Ich frage mich, ob das sein muss. Setzt sich ein Tag nicht aus echten Begegnungen mit echten Charakteren und ihren Berichten über echte Gefühlen und Erlebnisse zusammen? Ist es nicht nahezu Teil des Menschseins, sich kurz Zeit für einen Plausch zu nehmen, eine Geschichte auszutauschen, die etwas in uns bewegt und die wir mit uns tragen, um sie abends vielleicht unserem Partner oder unserer Familie zu erzählen? Neuigkeiten auszutauschen ist etwas Ur-Menschliches, so hat man sich früher im wahrsten Sinne „unterhalten“, bevor es Netflix und Co gab. Und übrigens nicht nur mit den Allernächsten, sondern auch mit der Nachbarin, der Kollegin, der anderen Mutter.

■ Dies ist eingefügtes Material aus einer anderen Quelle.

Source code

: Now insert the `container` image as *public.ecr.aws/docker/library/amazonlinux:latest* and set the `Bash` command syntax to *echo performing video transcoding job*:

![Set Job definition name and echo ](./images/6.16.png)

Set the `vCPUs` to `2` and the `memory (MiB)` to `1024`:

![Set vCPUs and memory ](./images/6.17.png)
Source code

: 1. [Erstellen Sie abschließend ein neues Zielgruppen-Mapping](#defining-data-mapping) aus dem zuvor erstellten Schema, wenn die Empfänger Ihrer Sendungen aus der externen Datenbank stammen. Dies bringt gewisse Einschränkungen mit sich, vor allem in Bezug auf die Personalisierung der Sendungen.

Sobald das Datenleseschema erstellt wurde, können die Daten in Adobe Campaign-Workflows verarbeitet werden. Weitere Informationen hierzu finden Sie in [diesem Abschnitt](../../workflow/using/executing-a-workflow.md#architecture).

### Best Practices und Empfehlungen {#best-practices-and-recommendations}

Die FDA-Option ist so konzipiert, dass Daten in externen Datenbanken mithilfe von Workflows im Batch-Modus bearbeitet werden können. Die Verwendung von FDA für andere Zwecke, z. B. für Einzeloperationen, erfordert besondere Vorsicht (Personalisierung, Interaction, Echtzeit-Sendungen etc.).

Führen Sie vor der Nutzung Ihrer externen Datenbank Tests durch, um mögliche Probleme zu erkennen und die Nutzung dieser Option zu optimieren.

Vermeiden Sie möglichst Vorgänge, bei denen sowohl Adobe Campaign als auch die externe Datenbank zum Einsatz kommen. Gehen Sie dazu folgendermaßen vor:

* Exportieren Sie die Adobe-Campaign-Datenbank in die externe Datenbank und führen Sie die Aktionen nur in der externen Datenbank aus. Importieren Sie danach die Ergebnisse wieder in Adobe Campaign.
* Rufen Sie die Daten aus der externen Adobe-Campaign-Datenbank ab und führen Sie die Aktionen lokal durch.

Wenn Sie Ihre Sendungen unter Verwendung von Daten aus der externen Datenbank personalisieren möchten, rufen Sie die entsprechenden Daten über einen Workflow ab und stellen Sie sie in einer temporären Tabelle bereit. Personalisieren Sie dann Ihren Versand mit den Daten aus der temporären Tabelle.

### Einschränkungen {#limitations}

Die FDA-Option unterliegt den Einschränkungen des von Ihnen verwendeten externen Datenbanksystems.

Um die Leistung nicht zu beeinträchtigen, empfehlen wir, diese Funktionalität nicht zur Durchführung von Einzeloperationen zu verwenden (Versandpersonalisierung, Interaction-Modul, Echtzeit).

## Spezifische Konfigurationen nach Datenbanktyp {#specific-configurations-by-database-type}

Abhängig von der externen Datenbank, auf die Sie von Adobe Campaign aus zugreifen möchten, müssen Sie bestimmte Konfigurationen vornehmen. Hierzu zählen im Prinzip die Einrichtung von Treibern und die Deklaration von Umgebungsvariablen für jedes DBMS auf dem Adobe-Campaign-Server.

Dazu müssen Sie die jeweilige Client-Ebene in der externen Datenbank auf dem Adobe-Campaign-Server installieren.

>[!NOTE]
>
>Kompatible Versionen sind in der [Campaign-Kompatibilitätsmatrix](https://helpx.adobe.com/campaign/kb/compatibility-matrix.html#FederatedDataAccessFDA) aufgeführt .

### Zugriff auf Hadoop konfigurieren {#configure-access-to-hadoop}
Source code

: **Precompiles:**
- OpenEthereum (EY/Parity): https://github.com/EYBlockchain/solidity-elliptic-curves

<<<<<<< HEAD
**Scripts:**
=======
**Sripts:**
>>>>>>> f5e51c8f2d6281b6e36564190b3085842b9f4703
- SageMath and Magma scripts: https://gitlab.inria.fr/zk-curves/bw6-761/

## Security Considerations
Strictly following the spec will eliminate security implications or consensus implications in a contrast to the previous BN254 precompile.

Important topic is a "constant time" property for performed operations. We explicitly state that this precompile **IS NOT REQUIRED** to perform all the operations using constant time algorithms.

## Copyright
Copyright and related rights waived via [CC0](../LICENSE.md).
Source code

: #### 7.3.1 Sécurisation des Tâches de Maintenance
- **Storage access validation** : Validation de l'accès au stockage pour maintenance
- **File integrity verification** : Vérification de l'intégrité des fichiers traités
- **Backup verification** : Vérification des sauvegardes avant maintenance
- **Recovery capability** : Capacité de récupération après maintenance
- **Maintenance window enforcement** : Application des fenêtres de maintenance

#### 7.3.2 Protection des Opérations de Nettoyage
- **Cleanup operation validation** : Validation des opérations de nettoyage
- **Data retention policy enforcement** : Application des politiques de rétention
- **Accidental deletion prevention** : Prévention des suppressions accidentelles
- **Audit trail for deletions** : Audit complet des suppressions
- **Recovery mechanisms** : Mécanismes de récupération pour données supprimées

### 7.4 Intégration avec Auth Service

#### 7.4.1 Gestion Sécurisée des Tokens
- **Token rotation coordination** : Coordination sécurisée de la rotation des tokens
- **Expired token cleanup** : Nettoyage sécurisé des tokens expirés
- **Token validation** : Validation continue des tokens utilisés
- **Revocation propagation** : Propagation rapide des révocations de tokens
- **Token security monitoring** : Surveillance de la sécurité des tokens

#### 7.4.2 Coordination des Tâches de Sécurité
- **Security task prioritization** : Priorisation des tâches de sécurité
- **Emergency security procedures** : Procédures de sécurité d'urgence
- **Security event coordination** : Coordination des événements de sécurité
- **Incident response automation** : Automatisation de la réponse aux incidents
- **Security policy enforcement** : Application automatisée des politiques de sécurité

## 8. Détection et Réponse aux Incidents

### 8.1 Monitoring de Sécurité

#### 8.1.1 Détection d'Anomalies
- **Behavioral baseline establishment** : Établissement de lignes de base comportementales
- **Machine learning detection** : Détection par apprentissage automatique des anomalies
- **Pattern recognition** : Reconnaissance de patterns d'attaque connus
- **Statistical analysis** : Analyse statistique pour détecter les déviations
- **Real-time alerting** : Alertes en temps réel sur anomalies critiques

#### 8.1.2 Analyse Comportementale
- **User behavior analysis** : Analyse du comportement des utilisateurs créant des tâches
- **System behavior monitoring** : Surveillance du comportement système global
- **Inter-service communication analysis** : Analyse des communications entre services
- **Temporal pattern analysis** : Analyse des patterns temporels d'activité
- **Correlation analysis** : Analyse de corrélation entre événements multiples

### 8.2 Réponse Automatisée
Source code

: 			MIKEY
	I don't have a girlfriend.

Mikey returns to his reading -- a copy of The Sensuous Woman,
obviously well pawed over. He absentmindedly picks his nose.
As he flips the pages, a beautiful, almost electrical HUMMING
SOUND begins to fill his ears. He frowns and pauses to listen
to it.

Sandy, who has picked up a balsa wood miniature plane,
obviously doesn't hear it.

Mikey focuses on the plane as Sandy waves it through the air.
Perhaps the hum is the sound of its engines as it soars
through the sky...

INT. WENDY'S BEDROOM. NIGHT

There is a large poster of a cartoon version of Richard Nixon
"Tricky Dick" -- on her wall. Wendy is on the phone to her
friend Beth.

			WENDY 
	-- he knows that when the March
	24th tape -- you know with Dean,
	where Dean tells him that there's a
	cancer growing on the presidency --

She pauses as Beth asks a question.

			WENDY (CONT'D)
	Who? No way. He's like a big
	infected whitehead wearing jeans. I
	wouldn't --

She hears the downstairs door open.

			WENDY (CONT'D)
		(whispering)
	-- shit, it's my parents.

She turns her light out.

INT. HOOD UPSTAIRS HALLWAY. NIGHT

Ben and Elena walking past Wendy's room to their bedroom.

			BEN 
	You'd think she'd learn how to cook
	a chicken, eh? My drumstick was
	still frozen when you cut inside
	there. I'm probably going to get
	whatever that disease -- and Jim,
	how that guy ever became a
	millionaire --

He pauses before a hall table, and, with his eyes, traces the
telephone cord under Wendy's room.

Diese Entwicklung finde ich schade. Klar muss ich nicht jeder und jedem mein Leid klagen, aber wenn ich mir schon Zeit für einen kurzen Austausch nehme, dann möchte ich doch wahr sprechen, statt meine Zeit mit Oberflächlichkeiten zu verschwenden. Deshalb meine Bitte: Wenn wir uns begegnen, erzählt mir irgendetwas Echtes. Oder erzählt mir etwas Echtes in der Kommentarspalte, per Mail oder sonstwie. Ich habe keine Lust mehr auf „Alles gut“, wenn nicht alles gut ist. Ich bin ausgehungert nach „echt“.